AWK Hints
Text processing hints with AWK
awk
is a powerful and versatile tool at your disposal. It allows you to perform complex operations on text files with ease. In this blog post, we’ll explore 10 common awk
examples, complete with inputs and expected outputs, to help you unlock its full potential.
1. Extracting Columns from a CSV File
Imagine you have a CSV file, and you want to extract specific columns. Here’s how you can do it:
Input (file.csv):
Name, Age, City
John, 25, New York
Alice, 30, Los Angeles
Command:
awk -F',' '{print $1, $3}' file.csv
Output:
Name City
John New York
Alice Los Angeles
2. Summing Values in a Column
Summing up values in a column is a common task. Let’s say you have a file with numbers, and you want to find the total:
Input (data.txt):
10
20
30
Command:
awk '{sum+=$1} END {print sum}' data.txt
Output:
60
3. Searching for Specific Lines
Searching for lines that match a specific pattern can be handy. Suppose you have a file with various words, and you want to find lines containing the letter ‘a’:
Input (file.txt):
apple
banana
cherry
date
Command:
awk '/a/' file.txt
Output:
apple
banana
date
4. Calculating Column Averages
You can calculate the average of values in a column using awk
. Consider you have a file with grades, and you want to find the average:
Input (grades.txt):
90
85
78
92
Command:
awk '{sum+=$1} END {print "Average: ", sum/NR}' grades.txt
Output:
Average: 86.25
5. Filtering Lines by Length
Sometimes, you need to filter lines based on their length. Let’s say you have a file with text, and you want lines longer than 20 characters:
Input (text.txt):
This is a short line.
This is a really long line that exceeds 20 characters.
Command:
awk 'length($0) > 20' text.txt
Output:
This is a really long line that exceeds 20 characters.

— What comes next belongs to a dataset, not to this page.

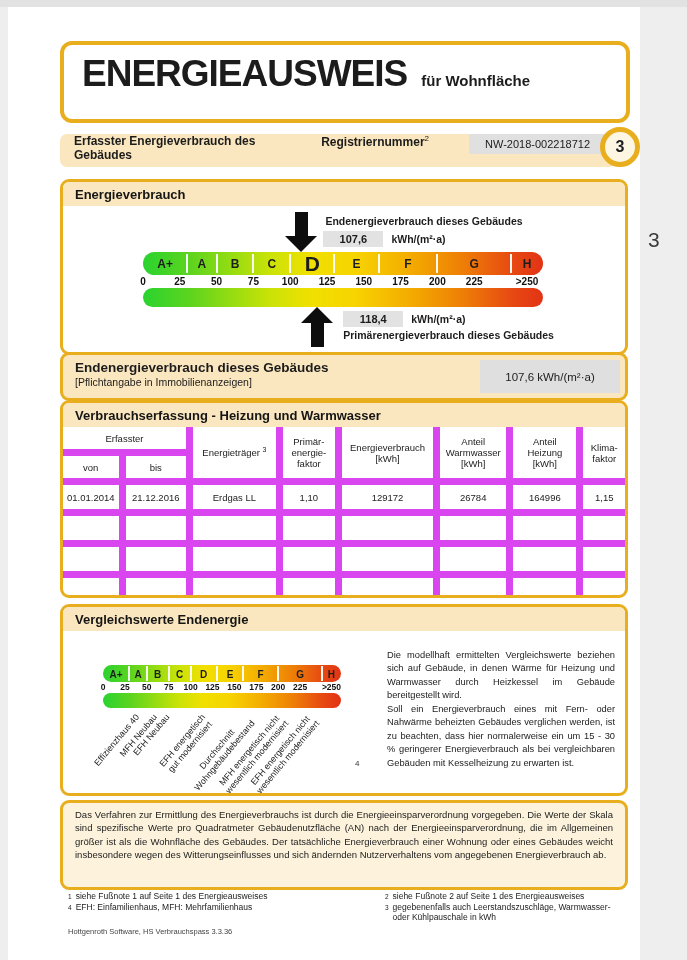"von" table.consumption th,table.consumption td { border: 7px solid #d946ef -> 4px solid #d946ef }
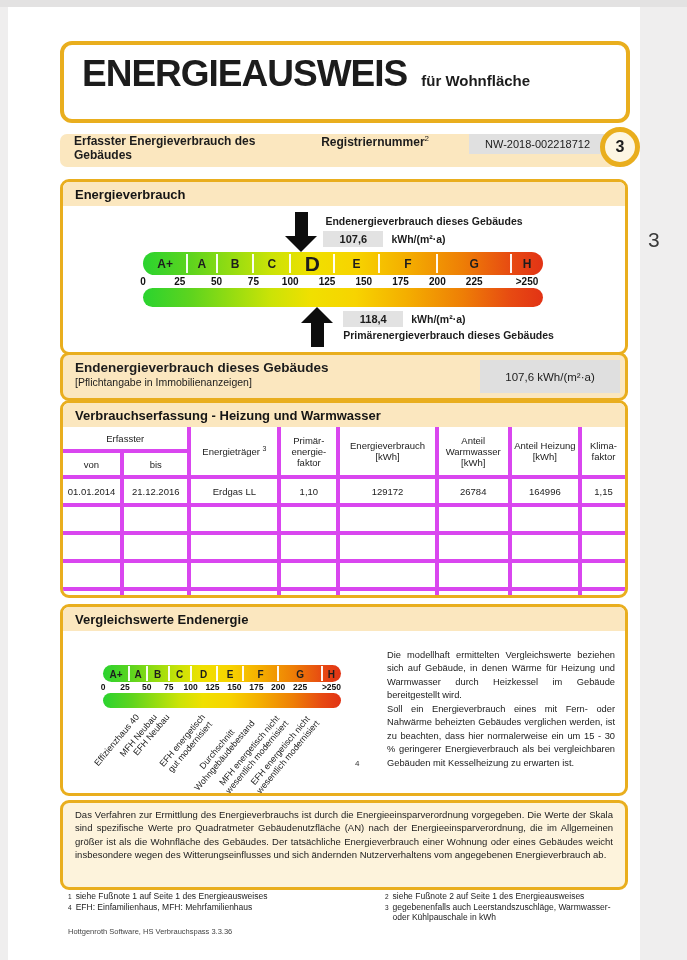"Erläuterungen zum Verfahren" div.sec-head { html: none -> <div>Erläuterungen zum Verfahren</div> }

6. Formatting and Aligning Columns
Formatting columns for better readability is crucial. If you have a file with names and ages, you can align them like this:
Input (data.txt):
Alice 25
Bob 30
Carol 22
Command:
awk '{printf "%-10s %s\n", $1, $2}' data.txt
Output:
Alice 25
Bob 30
Carol 22
7. Counting Lines in a File
Counting lines in a file is a straightforward task. Let’s say you have a file with multiple lines:
Input (file.txt):
Line 1
Line 2
Line 3
Command:
awk 'END {print NR}' file.txt
Output:
3
8. Find and Replace Text
Searching and replacing text is a common operation. If you have a file with the text “Hello, World!” and you want to change “World” to “Universe,” you can do it like this:
Input (text.txt):
Hello, World!
Command:
awk '{gsub("World", "Universe")}1' text.txt
Output:
Hello, Universe!
9. Removing Duplicate Lines
Removing duplicate lines from a file can help clean up your data. Suppose you have a file with duplicate words:
Input (data.txt):
apple
banana
apple
cherry
Command:
awk '!seen[$0]++' data.txt
Output:
apple
banana
cherry
10. Calculating Column-Wise Sum and Average
Lastly, you can calculate the sum and average of each column in a multi-column file. Suppose you have a file with two columns:
Input (numbers.txt):
10 20
5 15
8 25
Command:
awk '{for(i=1; i<=NF; i++) {sum[i]+=$i}} END {for(i=1; i<=NF; i++) {print "Column", i, "Sum:", sum[i], "Average:", sum[i]/NR}}' numbers.txt
Output:
Column 1 Sum: 23 Average: 7.66667
Column 2 Sum: 60 Average: 20
These awk
examples showcase its flexibility and power in text processing and data analysis. Whether you need to manipulate data, extract specific information, or perform calculations, awk
is an invaluable tool in your Bash toolkit.